*EXERCISE DESCRIPTION*:
An exact copy is all that is wanted: the lines from the one with "ションも含まれます）。" through the end of the listing below, both included, minus any pictures.

========

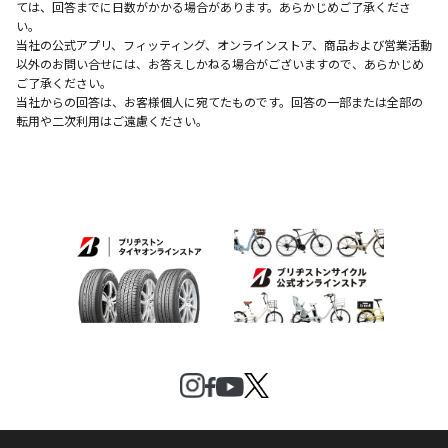
ては、回答までに日数がかかる場合があります。あらかじめご了承くださ
い。
当社の公式アプリ、フィッティング、オンラインストア、商品および営業活動
以外のお問い合せには、お答えしかねる場合がございますので、あらかじめ
ご了承ください。
当社からの回答は、お客様個人に宛てたものです。回答の一部または全部の
転用や二次利用はご遠慮ください。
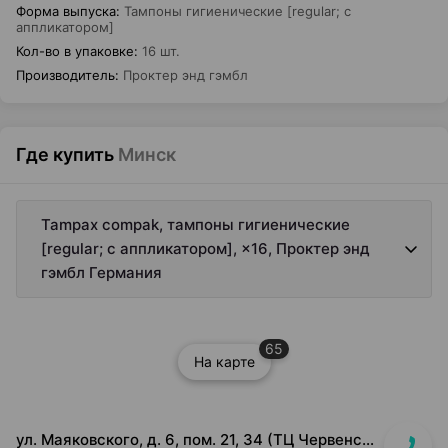
Форма выпуска
:
Тампоны гигиенические [regular; с
аппликатором]
Кол-во в упаковке
:
16 шт.
Производитель
:
Проктер энд гэмбл
Где купить
Минск
Tampax compak, тампоны гигиенические
[regular; с аппликатором], ×16, Проктер энд
гэмбл Германия
65
На карте
ул. Маяковского, д. 6, пом. 21, 34 (ТЦ Червенский, 1 этаж)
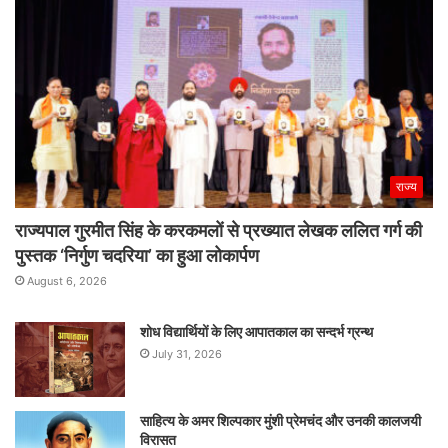
राज्य
राज्यपाल गुरमीत सिंह के करकमलों से प्रख्यात लेखक ललित गर्ग की
पुस्तक ‘निर्गुण चदरिया’ का हुआ लोकार्पण
August 6, 2026
शोध विद्यार्थियों के लिए आपातकाल का सन्दर्भ ग्रन्थ
July 31, 2026
साहित्य के अमर शिल्पकार मुंशी प्रेमचंद और उनकी कालजयी
विरासत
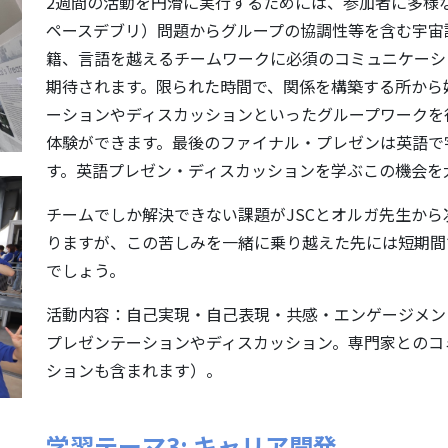
2週間の活動を円滑に実行するためには、参加者に多様
ペースデブリ）問題からグループの協調性等を含む宇宙
籍、言語を越えるチームワークに必須のコミュニケーシ
期待されます。限られた時間で、関係を構築する所から
ーションやディスカッションといったグループワークを
体験ができます。最後のファイナル・プレゼンは英語で
す。英語プレゼン・ディスカッションを学ぶこの機会を
チームでしか解決できない課題がJSCとオルガ先生か
りますが、この苦しみを一緒に乗り越えた先には短期間
でしょう。
活動内容：自己実現・自己表現・共感・エンゲージメン
プレゼンテーションやディスカッション。専門家とのコ
ションも含まれます）。
学習テーマ3: キャリア開発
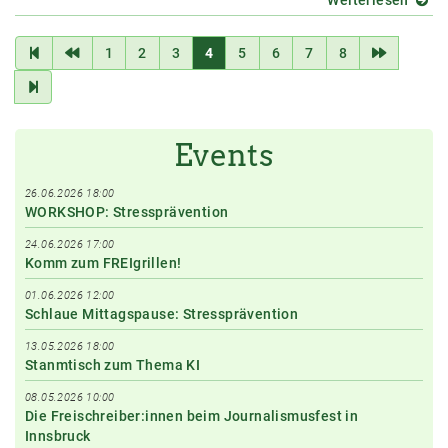
ABGE
-
1
2
3
4
5
6
7
8
Freigr
am
10.
Juni
2020
Events
26.06.2026 18:00
WORKSHOP: Stressprävention
24.06.2026 17:00
Komm zum FREIgrillen!
01.06.2026 12:00
Schlaue Mittagspause: Stressprävention
13.05.2026 18:00
Stanmtisch zum Thema KI
08.05.2026 10:00
Die Freischreiber:innen beim Journalismusfest in
Innsbruck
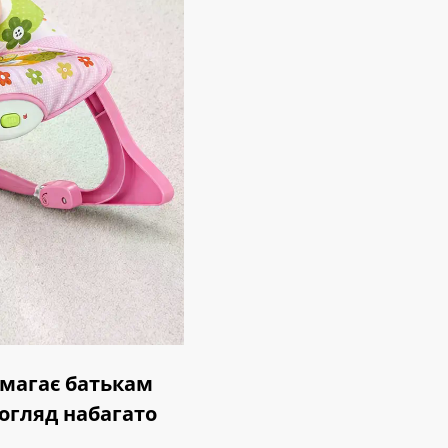
омагає батькам
огляд набагато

========

*RESULT OF THIS TASK*:
ションも含まれます）。
学習テーマ3: キャリア開発
ABGE
-
1
2
3
4
5
6
7
8
Freigr
am
10.
Juni
2020
Events
26.06.2026 18:00
WORKSHOP: Stressprävention
24.06.2026 17:00
Komm zum FREIgrillen!
01.06.2026 12:00
Schlaue Mittagspause: Stressprävention
13.05.2026 18:00
Stanmtisch zum Thema KI
08.05.2026 10:00
Die Freischreiber:innen beim Journalismusfest in
Innsbruck
омагає батькам
огляд набагато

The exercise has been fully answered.